'Megachurch' Leader with White House Ties Quits, Admits Indiscretions

By Mike Sheehan
Raw Story
November 3, 2006

The leader of an influential Christian 'megachurch' who has ties to the White House has resigned his authority amid allegations that he had used drugs and had a homosexual affair with a male prostitute.

The Rev. Ted Haggard, who until Thursday was President of the National Association of Evangelicals, has apparently admitted to some of the claims made by Mike Jones, a bodybuilder and personal trainer based in Denver, Colorado.

Jones claimed Wednesday on a Colorado radio talk show that he'd had a sexual affair with a prominent pastor, but did not give names at the time. Jones and Haggard were later identified by a Denver TV news station.

Rev. Haggard, a graduate of Oral Roberts University, at first denied the charges, telling the station on Wednesday night that he'd "never had a gay relationship with anybody, and I'm steady with my wife. I'm faithful to my wife."

With scrutiny intensifying, on Thursday Haggard resigned from the evangelical association and took paid leave as senior pastor of the New Life Church in Colorado Springs. He said in a statement that he could "not continue to minister under the cloud created by the accusations" and was stepping down to let the church conduct its own investigation. The statement did not include a denial of Jones' allegations.

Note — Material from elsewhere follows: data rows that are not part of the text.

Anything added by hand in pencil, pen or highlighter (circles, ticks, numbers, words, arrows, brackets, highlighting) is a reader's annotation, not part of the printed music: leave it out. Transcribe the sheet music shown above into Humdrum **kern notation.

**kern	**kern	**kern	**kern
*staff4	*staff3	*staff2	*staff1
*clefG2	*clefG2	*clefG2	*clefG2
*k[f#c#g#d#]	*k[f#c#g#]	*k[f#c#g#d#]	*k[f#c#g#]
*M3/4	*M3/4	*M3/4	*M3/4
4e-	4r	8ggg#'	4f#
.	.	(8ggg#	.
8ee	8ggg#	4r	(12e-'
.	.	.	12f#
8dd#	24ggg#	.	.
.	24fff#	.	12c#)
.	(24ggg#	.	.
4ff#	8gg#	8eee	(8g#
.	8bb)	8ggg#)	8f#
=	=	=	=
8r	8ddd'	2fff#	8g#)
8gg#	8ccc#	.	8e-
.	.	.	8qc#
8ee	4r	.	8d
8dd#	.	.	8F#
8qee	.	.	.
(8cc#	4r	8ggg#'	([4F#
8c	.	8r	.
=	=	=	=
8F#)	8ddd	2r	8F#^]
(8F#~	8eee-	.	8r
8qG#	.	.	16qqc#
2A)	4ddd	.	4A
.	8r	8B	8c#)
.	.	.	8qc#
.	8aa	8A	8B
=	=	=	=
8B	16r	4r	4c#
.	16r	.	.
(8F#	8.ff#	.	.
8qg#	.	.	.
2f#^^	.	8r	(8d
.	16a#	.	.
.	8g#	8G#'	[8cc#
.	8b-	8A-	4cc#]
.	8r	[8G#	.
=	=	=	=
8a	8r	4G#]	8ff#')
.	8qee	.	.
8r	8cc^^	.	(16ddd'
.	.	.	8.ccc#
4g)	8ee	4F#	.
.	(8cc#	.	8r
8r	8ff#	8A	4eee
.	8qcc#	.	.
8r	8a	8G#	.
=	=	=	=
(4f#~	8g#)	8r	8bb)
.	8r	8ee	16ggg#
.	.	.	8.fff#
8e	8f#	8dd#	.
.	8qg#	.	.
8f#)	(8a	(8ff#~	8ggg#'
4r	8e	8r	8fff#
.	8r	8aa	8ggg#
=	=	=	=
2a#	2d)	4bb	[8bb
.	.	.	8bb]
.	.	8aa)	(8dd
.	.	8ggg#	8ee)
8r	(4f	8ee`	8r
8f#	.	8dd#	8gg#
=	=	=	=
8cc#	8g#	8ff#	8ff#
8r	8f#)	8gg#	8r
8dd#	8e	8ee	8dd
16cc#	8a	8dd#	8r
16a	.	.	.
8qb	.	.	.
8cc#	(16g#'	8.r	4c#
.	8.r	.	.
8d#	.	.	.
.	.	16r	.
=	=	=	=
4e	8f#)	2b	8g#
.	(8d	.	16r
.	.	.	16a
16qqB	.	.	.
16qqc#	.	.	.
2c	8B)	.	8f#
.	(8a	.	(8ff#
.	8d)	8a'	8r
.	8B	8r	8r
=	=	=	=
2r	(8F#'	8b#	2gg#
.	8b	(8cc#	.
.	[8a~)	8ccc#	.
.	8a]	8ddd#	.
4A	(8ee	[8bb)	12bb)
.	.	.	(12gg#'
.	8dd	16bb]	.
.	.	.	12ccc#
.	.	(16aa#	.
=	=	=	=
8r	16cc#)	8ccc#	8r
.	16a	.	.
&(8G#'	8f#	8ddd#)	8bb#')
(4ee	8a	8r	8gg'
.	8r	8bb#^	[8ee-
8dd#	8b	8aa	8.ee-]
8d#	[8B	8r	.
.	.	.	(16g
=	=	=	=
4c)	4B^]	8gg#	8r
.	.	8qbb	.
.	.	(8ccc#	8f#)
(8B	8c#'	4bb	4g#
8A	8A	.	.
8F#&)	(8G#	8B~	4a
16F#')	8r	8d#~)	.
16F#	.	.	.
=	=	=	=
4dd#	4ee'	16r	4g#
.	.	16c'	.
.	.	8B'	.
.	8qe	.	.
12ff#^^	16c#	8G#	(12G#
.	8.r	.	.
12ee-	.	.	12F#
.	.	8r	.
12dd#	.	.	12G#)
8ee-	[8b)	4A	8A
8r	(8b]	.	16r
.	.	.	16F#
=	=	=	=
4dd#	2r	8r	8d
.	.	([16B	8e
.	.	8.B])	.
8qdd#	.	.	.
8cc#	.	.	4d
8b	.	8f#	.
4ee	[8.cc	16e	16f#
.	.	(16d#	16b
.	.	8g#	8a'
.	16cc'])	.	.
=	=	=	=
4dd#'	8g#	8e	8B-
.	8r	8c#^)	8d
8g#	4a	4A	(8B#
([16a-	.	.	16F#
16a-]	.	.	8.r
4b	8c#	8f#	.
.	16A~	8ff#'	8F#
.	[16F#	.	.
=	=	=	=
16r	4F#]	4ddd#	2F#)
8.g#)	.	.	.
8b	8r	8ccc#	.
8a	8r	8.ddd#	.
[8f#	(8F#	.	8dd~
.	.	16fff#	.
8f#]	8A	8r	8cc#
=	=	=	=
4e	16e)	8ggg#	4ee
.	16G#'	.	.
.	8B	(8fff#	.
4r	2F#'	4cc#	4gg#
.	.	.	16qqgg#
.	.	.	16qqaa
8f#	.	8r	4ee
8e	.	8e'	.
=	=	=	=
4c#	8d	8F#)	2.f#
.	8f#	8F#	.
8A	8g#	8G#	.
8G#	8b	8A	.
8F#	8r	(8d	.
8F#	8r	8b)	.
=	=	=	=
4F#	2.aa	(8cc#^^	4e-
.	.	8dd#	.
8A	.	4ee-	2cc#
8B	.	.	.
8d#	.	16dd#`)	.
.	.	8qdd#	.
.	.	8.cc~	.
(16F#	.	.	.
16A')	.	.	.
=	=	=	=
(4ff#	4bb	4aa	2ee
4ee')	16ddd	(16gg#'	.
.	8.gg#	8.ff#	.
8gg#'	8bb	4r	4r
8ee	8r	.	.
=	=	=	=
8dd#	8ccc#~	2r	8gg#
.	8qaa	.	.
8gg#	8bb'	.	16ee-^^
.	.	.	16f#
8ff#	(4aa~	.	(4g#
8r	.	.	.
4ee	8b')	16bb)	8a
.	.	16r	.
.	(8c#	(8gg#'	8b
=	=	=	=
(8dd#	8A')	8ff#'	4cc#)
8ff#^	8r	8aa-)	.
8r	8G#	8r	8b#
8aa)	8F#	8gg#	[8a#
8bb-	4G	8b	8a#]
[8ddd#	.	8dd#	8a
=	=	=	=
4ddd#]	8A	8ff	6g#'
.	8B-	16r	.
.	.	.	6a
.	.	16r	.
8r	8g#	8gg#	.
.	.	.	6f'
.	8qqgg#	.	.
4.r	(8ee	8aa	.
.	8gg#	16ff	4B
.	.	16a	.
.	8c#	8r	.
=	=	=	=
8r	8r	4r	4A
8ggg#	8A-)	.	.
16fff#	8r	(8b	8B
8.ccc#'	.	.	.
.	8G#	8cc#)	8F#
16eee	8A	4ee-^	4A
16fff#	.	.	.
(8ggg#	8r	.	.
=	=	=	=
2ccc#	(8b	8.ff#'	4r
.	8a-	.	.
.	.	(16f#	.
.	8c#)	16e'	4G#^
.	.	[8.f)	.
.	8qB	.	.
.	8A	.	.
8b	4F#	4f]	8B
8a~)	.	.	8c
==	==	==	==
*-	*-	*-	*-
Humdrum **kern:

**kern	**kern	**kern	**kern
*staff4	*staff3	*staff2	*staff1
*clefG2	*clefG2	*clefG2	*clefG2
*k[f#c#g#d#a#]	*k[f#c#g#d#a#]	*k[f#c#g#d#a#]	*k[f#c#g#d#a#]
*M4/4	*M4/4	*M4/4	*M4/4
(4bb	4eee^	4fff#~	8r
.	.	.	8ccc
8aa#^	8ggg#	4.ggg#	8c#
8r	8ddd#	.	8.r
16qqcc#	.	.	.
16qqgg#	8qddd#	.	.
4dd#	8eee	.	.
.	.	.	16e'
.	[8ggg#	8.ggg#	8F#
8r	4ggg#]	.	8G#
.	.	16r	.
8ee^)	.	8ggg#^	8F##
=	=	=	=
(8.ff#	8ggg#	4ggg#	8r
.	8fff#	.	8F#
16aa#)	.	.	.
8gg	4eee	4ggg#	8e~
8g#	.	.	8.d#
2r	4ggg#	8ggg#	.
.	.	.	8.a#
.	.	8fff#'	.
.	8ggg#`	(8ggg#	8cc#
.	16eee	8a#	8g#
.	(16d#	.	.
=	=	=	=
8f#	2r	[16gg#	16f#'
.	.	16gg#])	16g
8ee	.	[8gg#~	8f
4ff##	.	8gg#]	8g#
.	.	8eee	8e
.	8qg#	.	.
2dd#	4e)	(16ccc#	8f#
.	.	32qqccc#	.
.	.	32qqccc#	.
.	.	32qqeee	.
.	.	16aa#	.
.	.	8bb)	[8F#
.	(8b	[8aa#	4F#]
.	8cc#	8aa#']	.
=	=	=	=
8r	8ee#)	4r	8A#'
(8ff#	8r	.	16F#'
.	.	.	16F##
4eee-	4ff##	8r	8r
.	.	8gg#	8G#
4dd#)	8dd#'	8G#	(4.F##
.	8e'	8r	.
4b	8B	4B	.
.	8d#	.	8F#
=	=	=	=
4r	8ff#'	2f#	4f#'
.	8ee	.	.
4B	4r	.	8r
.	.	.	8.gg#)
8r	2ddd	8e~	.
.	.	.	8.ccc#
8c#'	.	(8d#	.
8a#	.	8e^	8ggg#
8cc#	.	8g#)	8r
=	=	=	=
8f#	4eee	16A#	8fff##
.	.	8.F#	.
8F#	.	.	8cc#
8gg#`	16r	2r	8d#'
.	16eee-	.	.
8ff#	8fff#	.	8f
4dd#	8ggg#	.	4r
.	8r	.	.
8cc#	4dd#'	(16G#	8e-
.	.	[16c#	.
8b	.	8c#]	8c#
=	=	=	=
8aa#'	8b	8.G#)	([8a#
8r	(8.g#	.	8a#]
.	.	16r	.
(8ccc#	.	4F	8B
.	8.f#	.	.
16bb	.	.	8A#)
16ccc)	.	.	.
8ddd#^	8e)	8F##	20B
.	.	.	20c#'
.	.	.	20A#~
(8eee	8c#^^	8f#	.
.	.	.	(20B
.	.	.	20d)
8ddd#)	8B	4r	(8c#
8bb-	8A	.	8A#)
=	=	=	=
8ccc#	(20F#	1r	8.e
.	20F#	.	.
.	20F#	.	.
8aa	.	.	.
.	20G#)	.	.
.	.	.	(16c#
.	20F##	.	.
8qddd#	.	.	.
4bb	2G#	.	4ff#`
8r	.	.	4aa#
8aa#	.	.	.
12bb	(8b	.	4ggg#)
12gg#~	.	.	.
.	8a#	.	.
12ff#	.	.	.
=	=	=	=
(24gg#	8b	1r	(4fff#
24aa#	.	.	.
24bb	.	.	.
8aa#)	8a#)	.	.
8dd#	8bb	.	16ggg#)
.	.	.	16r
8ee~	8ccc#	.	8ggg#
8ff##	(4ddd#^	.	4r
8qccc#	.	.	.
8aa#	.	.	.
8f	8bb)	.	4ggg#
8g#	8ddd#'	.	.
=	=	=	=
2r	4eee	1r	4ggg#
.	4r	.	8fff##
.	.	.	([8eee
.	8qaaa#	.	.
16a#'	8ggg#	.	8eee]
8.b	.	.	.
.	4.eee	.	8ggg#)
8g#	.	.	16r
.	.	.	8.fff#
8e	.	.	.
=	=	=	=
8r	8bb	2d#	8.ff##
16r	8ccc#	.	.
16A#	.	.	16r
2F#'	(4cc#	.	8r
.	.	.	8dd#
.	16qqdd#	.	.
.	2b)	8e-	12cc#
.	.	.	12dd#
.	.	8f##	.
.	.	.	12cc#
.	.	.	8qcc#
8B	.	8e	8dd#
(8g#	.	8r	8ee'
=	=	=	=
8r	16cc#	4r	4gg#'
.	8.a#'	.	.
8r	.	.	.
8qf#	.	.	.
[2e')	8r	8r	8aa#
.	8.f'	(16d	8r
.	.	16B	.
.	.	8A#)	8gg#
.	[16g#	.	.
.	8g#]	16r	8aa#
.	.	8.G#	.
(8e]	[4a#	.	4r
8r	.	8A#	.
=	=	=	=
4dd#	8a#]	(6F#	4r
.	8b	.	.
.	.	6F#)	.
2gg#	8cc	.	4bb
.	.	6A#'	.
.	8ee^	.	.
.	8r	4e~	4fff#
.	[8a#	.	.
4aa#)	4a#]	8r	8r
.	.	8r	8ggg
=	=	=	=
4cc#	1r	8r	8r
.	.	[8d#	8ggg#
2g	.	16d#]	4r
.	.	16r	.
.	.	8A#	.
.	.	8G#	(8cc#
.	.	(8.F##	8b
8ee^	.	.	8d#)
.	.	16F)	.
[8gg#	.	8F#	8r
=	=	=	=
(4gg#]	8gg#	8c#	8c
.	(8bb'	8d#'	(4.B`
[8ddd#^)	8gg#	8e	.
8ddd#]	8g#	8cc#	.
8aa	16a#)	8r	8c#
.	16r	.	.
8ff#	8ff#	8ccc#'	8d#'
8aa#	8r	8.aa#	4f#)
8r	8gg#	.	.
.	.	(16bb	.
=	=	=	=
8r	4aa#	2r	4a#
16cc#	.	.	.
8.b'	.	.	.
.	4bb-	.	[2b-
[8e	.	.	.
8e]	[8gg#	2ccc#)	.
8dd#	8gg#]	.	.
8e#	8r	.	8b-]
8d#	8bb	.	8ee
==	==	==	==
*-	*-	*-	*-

The Rocky Mountain News described Haggard as a "giant of the conservative Christian movement, with direct access to President Bush." In May 2005, Harper's Magazine ran a piece on Haggard reporting that the pastor talked "to President George W. Bush or his advisers every Monday." Harper's also noted that when he was asked why Bush "had not apologized for the false assertions used to justify the Iraq war, or for the dishonest smears marshaled on his campaign's behalf," Haggard replied:

    I think if you asked the President these questions once he's out of office, he'd say, 'You're right. We shouldn't have done it.' But right now if he said something like that, well, the world would spin out of control! ... Listen, I think [we Christian believers] are responsible not to lie, but I don't think we're responsible to say everything we know.

US News & World Report revealed on July 20, 2005 that Haggard received a call from the White House just before the announcement that Judge John Roberts would be nominated by President Bush to the Supreme Court. Haggard "was given an indication that Roberts 'would have respect for precedent but that precedent would not have the same weight as the Constitution itself,' perhaps signaling the nominee's stance on [Roe v. Wade]."

On Thursday afternoon, the Rev. James Dobson, head of the rival conservative Christian organization Focus on the Family, also based in Colorado Springs, issued a press release supporting Haggard and condemning news reports, stating:

    It is unconscionable that the legitimate news media would report a rumor like this based on nothing but one man's accusation. Ted Haggard is a friend of mine and it appears someone is trying to damage his reputation as a way of influencing the outcome of Tuesday's election -- especially the vote on Colorado's marriage-protection amendment -- which Ted strongly supports.

Haggard's own stance on homosexuality is somewhat at odds with the often virulent intolerance exhibited by some conservative Christian organizations. In 2004, Haggard told The Kansas City Star, "People know that a homosexual couple ... can go to an evangelical church and receive ministry and help."

As of Friday morning, Haggard was still pictured at the main page of the National Association of Evangelicals website (cached here), and still shown on the site of the New Life Church. His personal site also makes no mention of the ongoing situation.